Page images and extracted text:
· · · ·

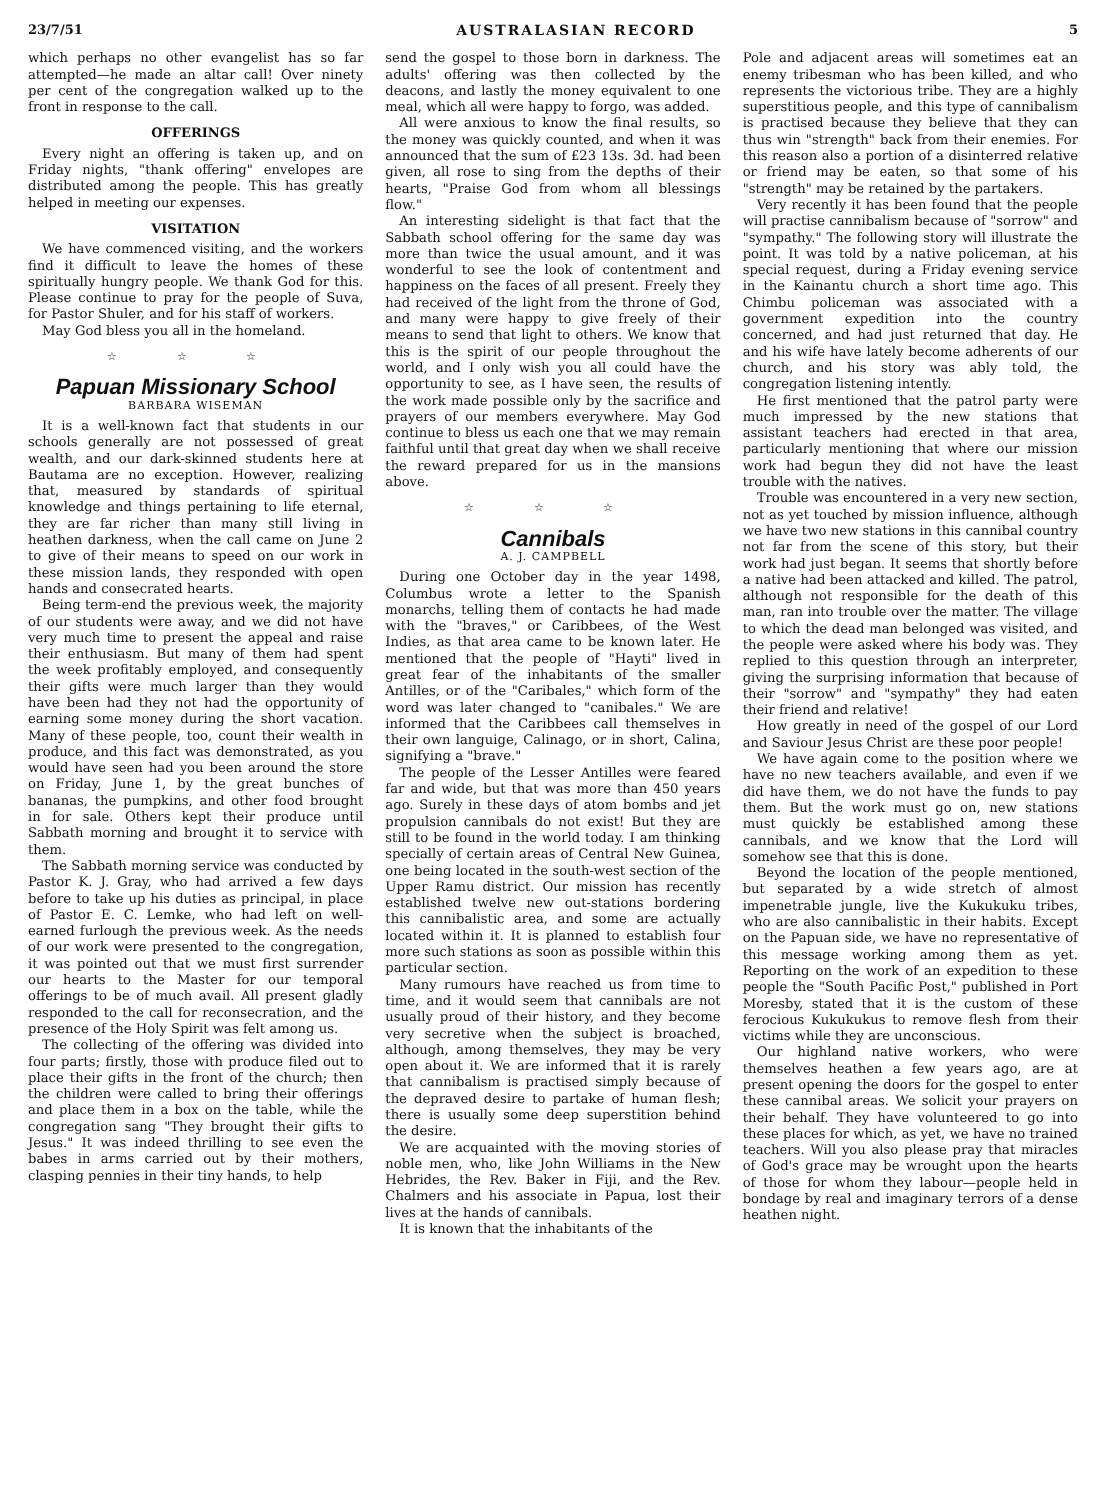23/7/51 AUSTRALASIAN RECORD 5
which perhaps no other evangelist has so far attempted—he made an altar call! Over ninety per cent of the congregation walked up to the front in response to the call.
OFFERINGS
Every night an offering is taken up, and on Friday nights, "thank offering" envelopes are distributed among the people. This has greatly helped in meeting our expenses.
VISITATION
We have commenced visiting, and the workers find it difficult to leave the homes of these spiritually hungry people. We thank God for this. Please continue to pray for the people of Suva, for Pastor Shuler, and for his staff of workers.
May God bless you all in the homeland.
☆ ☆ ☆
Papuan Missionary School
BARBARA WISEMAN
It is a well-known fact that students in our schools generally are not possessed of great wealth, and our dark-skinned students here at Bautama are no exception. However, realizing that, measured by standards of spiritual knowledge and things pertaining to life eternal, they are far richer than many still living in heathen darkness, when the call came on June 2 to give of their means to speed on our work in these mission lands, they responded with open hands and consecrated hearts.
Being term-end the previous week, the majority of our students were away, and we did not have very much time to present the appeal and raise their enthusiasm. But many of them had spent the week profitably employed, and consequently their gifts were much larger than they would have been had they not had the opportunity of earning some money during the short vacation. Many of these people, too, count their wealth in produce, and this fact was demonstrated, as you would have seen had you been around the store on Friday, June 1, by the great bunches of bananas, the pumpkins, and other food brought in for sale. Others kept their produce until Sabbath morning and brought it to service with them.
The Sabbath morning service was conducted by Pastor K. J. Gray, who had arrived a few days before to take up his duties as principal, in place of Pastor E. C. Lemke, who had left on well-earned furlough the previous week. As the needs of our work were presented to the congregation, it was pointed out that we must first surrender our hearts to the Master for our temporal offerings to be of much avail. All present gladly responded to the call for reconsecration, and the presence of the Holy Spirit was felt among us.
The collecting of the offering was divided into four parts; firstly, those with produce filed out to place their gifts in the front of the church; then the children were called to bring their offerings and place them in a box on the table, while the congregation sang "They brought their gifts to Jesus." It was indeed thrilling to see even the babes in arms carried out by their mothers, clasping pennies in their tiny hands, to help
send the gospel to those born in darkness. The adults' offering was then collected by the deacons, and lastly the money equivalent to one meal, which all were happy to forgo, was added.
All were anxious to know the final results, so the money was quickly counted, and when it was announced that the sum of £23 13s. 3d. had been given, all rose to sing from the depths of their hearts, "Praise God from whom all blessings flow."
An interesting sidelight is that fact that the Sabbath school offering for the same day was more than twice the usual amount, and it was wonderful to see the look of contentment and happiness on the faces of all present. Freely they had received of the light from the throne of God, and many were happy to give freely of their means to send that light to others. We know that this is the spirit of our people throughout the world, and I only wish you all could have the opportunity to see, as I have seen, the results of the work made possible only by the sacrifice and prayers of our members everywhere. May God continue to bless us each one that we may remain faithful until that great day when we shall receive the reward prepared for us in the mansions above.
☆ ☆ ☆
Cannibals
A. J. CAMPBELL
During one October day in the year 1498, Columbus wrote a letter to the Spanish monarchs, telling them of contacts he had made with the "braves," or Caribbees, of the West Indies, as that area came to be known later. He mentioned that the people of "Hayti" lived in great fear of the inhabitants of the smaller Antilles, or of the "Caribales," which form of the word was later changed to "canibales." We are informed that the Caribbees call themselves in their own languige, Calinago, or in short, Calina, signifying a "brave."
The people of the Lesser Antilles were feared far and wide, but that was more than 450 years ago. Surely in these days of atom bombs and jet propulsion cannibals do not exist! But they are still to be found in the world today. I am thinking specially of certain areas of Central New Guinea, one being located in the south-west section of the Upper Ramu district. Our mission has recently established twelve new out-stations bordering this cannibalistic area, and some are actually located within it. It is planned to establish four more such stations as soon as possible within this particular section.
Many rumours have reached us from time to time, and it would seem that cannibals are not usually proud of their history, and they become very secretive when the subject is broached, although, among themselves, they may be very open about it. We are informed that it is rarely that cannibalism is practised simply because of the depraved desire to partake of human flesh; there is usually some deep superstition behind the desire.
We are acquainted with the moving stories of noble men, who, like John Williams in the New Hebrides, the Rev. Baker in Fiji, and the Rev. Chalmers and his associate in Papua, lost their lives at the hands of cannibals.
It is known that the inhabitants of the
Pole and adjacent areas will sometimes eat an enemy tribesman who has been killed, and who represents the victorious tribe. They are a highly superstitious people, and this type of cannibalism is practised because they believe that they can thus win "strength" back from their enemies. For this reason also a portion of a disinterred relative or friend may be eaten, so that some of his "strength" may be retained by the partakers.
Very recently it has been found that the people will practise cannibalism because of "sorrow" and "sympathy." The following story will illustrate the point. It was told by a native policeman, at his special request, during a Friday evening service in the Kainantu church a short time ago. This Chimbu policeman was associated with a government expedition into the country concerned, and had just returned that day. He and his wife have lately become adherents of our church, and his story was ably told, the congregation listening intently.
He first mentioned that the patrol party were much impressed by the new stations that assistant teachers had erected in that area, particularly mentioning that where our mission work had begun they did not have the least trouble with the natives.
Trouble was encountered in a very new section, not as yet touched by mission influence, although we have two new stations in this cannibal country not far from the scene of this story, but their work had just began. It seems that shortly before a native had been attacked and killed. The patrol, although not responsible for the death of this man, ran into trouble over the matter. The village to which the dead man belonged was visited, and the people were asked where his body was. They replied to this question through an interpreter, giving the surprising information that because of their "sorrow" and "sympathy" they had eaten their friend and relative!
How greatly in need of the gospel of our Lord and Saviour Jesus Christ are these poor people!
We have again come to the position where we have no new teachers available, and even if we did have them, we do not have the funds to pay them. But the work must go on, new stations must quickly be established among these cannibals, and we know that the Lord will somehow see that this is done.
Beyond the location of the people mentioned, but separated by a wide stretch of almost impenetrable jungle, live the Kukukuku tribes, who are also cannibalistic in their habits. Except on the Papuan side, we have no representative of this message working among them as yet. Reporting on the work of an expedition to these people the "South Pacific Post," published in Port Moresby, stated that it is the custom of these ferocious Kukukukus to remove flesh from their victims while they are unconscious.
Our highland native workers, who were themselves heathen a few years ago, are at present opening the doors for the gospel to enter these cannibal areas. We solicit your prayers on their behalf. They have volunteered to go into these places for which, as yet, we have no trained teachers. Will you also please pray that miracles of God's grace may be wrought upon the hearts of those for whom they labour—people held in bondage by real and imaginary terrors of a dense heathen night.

· · · ·

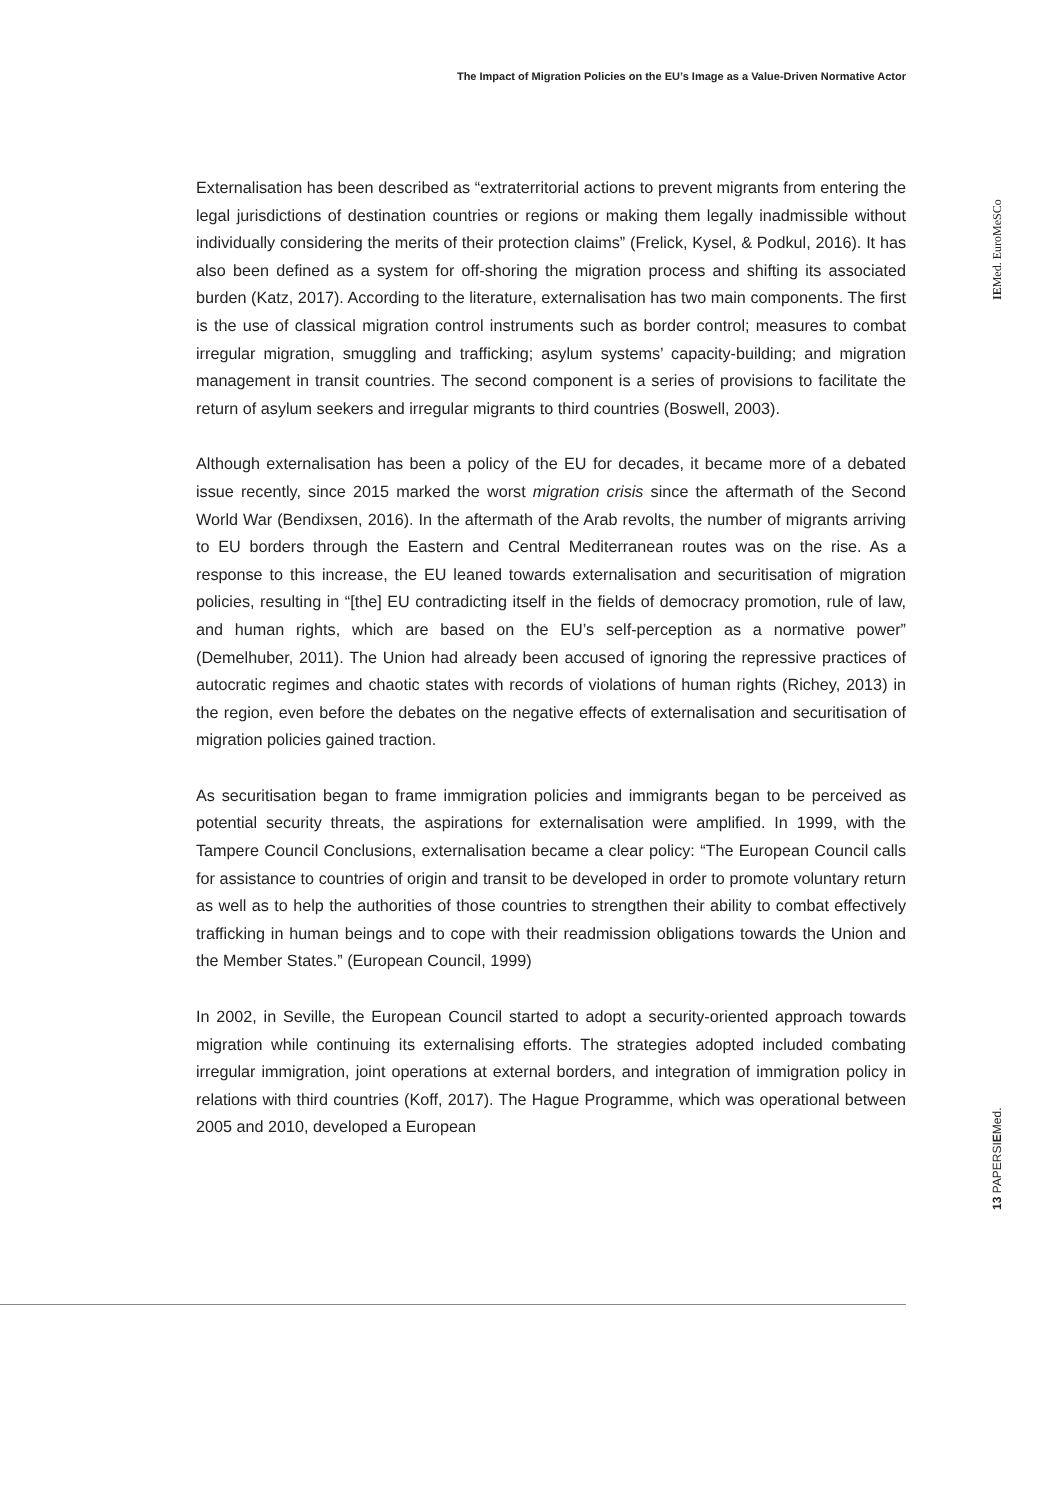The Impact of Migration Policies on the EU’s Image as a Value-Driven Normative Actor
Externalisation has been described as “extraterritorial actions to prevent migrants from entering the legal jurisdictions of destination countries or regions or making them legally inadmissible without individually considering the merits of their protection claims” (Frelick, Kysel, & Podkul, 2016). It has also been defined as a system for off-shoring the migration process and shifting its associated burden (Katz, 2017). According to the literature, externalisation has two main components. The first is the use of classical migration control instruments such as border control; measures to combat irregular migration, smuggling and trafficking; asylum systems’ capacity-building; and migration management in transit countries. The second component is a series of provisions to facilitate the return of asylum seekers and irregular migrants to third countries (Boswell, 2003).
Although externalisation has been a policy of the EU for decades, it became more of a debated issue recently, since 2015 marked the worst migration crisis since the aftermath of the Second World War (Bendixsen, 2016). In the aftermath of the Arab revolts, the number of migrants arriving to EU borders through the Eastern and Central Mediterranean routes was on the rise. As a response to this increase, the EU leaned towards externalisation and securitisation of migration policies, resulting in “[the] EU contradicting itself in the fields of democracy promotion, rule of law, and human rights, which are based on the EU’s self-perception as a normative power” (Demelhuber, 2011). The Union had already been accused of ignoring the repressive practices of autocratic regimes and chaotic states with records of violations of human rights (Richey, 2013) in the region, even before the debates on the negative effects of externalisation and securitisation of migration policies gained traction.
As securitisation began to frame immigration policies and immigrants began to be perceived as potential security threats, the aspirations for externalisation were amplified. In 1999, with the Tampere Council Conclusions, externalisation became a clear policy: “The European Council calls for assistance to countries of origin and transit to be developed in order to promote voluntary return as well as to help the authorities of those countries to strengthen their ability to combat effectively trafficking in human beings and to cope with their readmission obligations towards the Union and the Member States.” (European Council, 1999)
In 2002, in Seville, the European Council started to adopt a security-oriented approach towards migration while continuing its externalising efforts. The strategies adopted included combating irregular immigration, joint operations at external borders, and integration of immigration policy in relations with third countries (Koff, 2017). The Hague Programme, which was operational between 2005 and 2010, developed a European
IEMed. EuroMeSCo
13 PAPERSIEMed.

· · · ·

Task:
If a line in the entries contains "Jesus", copy it.

Completed task:
The collecting of the offering was divided into four parts; firstly, those with produce filed out to place their gifts in the front of the church; then the children were called to bring their offerings and place them in a box on the table, while the congregation sang "They brought their gifts to Jesus." It was indeed thrilling to see even the babes in arms carried out by their mothers, clasping pennies in their tiny hands, to help
How greatly in need of the gospel of our Lord and Saviour Jesus Christ are these poor people!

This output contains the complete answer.